Korupsi Terang Benderang
Nomenklatur Abu-abu di Bisnis PKK Maluku
AMBON, Siwalimanews – Hampir Rp 3 Miliar yang bersumber dari APBD Maluku, digelontorkan untuk membangun Cafe PKK, berbekal nomenklatur yang sengaja dibuat tak jelas.
Pemprov Maluku sedari awal memang sengaja menganggarkan dana itu untuk pengerjaan proyek yang berlebel Penataan Kawasan dan Rehabilitasi Gedung Islamic Center.
Nama proyeknya memang dibikin begitu, agar samar dan tak terlacak.
Padahal, tak ada pengerjaan sedikitpun yang dikerjakan oleh kontraktor PT Erloom Anugerah Jaya, yang menanganinya.

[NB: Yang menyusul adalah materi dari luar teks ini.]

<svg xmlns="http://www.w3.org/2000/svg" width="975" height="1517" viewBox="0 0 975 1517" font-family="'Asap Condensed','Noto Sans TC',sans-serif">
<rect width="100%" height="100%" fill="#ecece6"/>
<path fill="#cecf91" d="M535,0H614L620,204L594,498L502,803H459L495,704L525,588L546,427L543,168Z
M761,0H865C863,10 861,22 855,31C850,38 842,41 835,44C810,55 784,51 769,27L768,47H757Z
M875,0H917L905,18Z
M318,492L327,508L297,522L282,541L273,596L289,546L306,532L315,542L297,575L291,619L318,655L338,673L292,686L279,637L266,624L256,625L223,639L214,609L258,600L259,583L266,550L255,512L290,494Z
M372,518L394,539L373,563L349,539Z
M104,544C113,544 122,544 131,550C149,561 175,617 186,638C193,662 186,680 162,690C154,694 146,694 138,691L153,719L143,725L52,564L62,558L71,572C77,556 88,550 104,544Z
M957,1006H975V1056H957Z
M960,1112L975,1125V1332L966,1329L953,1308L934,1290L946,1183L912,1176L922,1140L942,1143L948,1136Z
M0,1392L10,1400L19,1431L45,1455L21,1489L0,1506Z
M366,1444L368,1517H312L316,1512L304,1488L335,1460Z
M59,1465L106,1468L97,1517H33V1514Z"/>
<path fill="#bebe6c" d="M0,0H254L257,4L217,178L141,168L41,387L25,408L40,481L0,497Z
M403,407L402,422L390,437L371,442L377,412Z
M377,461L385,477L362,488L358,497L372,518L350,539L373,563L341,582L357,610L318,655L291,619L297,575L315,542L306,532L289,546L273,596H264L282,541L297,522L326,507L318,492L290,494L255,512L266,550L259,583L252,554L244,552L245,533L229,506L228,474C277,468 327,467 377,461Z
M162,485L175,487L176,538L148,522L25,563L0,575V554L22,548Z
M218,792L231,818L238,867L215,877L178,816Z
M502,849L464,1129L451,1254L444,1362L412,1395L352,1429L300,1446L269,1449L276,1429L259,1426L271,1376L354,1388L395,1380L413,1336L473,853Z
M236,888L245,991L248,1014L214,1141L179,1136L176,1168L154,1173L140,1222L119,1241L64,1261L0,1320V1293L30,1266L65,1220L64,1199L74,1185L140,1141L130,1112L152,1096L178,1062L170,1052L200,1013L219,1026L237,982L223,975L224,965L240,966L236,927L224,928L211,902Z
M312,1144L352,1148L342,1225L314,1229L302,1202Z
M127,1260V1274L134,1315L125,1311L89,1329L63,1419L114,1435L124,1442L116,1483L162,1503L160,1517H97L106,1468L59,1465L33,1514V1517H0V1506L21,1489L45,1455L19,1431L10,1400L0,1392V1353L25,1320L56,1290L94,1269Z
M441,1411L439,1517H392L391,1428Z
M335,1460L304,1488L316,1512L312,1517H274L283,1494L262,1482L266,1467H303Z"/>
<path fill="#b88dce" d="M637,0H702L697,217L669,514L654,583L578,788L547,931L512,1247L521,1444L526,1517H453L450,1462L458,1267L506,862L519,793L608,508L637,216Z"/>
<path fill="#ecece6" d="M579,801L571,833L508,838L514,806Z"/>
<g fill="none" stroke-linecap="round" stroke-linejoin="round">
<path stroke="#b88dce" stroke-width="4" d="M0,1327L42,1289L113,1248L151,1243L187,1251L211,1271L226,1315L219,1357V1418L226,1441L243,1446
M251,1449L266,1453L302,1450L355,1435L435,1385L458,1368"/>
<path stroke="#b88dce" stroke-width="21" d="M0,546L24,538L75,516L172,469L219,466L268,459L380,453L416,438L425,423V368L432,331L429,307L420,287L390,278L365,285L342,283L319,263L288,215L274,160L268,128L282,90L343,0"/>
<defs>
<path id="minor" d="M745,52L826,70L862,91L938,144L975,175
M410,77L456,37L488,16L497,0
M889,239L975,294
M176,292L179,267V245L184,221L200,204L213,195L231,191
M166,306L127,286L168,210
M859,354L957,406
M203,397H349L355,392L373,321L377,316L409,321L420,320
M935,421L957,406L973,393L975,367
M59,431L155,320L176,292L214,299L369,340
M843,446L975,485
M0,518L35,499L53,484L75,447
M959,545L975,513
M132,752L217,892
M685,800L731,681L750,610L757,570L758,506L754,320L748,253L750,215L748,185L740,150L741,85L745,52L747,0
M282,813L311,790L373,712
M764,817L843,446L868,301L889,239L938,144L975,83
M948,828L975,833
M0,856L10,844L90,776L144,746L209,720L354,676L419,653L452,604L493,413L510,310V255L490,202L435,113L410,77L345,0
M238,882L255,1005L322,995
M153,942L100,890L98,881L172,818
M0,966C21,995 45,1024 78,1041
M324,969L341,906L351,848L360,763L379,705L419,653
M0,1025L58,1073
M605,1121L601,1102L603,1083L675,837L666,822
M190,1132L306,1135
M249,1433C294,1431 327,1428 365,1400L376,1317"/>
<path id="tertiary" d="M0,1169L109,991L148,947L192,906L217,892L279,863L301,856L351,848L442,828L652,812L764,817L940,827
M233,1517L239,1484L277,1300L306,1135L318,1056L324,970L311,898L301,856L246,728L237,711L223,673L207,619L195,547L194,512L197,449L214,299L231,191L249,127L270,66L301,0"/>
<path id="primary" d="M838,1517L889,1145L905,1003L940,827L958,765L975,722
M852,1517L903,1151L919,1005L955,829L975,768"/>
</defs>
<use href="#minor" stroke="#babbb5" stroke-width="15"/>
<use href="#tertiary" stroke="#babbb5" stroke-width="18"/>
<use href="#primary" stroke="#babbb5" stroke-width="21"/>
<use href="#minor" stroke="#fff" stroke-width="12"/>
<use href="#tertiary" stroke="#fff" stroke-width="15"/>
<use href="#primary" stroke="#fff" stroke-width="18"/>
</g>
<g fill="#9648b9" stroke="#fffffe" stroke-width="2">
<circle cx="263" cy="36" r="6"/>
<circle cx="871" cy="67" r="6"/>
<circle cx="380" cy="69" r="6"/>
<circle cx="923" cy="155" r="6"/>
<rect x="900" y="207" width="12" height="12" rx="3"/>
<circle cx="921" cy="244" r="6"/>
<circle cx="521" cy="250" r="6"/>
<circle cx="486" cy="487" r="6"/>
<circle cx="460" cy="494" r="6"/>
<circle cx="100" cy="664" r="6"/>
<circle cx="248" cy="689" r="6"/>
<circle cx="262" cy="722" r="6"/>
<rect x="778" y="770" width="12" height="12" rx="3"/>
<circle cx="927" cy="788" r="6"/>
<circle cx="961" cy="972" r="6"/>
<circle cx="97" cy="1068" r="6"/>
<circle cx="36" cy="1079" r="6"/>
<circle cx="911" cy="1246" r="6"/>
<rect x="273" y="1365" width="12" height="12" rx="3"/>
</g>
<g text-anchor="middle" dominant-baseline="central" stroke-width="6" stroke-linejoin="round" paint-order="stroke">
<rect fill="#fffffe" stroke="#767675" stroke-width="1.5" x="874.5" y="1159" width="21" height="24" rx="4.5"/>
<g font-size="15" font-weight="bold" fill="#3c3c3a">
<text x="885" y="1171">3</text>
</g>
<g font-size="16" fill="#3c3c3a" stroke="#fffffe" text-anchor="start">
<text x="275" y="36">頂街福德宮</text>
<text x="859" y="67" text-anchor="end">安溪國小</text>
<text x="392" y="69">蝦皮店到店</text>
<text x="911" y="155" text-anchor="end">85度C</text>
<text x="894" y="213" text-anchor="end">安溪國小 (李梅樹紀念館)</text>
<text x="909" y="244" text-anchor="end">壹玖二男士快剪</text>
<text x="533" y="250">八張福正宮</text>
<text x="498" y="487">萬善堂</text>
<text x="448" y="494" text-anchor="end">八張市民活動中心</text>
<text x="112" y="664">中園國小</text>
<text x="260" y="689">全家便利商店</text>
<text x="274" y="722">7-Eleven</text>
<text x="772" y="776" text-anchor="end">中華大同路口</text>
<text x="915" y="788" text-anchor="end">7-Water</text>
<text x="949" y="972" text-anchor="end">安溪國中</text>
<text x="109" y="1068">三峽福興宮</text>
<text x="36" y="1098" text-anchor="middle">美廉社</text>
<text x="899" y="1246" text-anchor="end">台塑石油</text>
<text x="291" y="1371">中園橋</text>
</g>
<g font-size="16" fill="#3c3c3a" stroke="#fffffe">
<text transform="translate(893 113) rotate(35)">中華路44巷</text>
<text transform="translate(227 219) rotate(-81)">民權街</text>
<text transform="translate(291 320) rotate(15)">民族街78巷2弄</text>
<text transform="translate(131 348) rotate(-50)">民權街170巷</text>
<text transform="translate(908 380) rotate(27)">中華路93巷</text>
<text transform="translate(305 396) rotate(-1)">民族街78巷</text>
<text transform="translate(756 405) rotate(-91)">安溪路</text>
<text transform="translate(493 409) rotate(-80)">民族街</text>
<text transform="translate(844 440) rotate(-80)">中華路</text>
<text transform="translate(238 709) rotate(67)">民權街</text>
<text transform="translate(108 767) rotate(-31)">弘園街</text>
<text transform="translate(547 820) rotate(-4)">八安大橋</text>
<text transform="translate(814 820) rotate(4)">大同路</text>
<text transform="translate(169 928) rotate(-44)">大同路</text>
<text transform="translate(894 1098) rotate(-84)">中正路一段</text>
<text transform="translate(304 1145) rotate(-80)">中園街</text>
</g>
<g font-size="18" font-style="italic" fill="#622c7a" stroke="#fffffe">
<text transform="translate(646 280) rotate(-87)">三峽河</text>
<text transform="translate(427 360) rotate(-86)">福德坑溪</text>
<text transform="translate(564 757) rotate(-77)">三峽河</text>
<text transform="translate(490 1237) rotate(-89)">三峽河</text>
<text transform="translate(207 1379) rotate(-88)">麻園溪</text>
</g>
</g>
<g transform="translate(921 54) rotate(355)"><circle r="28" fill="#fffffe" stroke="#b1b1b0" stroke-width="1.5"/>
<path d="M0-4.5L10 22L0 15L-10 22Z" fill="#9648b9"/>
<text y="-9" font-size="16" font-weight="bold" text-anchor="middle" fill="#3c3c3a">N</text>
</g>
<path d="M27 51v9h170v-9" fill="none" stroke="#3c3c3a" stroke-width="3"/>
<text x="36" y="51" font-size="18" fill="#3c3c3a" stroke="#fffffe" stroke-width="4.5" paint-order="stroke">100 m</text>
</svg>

Belakangan diketahui, perusahaan milik Novi Pattirane dan suaminya, hanya dipinjam oleh Haji Moh Wakan, yang memang mengerjakan langsung proyek ini.
Baca Juga: Jaksa Kejar Tersangka Lain Korupsi MTQKebijakan mengalihkan proyek Penataan Kawasan dan Rehabilitasi Gedung Islamic Center ke pembangunan cafe PKK, merupakan perbuatan melawan hukum yang terindikasi korupsi.
“Nomenklaturnya berbeda proyek namanya kawasan penataan dan rehabilitasi itu harus dibangun sesuai dengan nomenklatur tersebut, jika kemudian dialihkan ke pembangunan cafe, maka ini sudah menabrak aturan. Ini masuk dalam perbuatan melawan hukum yang terindikasi ke korupsi,” jelas staf pengajar Fakultas Hukum Universitas Pattimura, Diba Wadjo kepada Siwalima melalui telepon selulernya, Rabu (17/3).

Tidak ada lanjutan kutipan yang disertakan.